* **Stored data**
= = =

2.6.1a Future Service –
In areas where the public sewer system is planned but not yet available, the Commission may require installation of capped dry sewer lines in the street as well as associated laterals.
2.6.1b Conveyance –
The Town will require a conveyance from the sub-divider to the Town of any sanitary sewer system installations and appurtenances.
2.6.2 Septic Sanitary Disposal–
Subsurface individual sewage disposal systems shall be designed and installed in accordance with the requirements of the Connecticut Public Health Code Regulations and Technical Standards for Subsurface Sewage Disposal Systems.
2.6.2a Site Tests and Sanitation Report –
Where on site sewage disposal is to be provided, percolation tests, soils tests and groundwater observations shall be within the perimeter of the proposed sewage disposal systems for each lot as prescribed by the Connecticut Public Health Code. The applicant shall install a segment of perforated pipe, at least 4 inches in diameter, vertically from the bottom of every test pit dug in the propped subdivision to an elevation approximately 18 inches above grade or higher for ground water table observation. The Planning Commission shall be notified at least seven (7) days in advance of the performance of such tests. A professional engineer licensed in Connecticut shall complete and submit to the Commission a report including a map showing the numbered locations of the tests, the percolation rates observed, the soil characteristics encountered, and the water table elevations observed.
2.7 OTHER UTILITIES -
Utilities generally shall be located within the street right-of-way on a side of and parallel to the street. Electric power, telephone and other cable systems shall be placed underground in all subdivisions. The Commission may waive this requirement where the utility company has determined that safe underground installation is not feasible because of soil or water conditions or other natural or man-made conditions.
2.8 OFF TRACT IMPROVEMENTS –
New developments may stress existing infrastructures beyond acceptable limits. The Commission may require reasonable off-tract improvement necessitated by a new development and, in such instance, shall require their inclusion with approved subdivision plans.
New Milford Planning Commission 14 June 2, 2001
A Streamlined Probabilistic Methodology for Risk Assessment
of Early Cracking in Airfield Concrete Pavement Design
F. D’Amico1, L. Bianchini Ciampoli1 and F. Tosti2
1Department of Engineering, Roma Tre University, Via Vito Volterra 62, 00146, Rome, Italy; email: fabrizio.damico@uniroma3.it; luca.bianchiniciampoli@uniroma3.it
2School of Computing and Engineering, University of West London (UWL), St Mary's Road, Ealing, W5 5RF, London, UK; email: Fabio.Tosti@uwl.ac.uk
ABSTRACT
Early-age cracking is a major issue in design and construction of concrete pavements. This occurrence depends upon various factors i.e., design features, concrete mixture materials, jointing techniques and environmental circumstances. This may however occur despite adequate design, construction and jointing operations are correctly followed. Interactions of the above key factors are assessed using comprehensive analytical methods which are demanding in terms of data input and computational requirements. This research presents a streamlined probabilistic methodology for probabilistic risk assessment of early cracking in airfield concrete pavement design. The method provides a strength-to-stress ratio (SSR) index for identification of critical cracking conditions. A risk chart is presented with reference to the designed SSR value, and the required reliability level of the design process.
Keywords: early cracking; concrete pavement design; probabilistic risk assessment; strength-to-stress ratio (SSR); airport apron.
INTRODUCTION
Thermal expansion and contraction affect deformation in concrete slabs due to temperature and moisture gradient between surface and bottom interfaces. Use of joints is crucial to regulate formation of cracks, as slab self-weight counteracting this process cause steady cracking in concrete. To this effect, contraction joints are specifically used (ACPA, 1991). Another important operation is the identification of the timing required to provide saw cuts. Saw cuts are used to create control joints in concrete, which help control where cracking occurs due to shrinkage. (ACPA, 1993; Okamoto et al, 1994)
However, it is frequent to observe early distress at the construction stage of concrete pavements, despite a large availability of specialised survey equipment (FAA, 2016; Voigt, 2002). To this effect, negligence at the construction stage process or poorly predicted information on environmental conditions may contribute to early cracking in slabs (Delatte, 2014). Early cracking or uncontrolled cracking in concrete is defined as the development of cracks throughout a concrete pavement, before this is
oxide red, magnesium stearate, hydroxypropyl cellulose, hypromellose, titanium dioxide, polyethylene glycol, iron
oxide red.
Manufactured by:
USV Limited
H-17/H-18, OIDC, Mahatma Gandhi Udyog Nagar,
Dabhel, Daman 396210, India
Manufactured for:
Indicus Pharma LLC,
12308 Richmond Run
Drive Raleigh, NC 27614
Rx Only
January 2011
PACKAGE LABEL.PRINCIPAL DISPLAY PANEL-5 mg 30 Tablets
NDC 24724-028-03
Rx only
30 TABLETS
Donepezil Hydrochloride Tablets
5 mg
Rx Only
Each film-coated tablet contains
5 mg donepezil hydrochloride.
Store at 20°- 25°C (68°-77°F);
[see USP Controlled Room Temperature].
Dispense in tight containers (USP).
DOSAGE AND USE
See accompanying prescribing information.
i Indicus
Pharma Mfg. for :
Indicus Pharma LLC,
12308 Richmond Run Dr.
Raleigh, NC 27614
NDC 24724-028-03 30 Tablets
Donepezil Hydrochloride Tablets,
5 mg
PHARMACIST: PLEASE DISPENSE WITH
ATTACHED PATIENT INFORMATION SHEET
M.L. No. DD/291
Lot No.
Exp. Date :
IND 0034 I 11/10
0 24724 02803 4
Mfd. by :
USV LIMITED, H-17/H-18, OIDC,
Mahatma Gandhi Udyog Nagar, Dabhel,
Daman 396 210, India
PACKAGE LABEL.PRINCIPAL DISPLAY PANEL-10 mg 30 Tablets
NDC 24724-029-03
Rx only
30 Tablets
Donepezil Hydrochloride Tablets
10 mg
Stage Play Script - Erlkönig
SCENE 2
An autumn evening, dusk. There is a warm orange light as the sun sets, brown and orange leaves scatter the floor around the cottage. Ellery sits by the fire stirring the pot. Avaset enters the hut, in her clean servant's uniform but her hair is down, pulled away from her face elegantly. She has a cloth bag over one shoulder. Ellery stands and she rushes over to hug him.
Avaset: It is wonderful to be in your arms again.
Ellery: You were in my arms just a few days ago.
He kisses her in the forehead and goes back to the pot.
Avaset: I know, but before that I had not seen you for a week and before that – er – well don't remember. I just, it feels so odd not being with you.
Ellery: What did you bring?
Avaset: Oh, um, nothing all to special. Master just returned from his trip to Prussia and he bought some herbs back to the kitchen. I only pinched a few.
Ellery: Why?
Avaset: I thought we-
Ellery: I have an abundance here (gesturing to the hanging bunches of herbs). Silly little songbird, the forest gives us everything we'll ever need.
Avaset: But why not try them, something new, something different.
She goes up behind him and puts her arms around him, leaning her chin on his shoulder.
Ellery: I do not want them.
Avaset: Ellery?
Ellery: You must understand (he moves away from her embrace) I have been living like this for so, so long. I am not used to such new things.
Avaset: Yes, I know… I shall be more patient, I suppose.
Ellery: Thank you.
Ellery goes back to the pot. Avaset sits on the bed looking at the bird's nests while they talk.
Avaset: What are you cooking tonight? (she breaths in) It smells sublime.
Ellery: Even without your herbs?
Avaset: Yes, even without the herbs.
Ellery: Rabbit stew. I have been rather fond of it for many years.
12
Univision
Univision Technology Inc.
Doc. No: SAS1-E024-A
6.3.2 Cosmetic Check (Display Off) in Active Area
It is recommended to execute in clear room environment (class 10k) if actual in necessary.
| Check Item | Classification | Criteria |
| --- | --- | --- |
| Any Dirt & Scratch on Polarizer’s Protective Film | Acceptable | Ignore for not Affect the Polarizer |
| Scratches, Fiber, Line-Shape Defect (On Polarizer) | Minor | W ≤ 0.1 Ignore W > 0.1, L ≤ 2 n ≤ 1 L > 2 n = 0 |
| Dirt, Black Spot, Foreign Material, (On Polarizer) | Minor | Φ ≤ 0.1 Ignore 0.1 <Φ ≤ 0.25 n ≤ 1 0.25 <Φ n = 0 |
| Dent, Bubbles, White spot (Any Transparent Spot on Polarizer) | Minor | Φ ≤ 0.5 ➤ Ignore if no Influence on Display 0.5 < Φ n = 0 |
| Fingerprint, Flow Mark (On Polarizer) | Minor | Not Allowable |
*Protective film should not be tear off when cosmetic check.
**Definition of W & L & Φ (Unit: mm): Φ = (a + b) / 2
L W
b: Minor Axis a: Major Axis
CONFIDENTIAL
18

= = =

* **Work instructions**
A complete answer gives every line of the data that includes "Daman".

* **Reply to the task**
Dabhel, Daman 396210, India
Daman 396 210, India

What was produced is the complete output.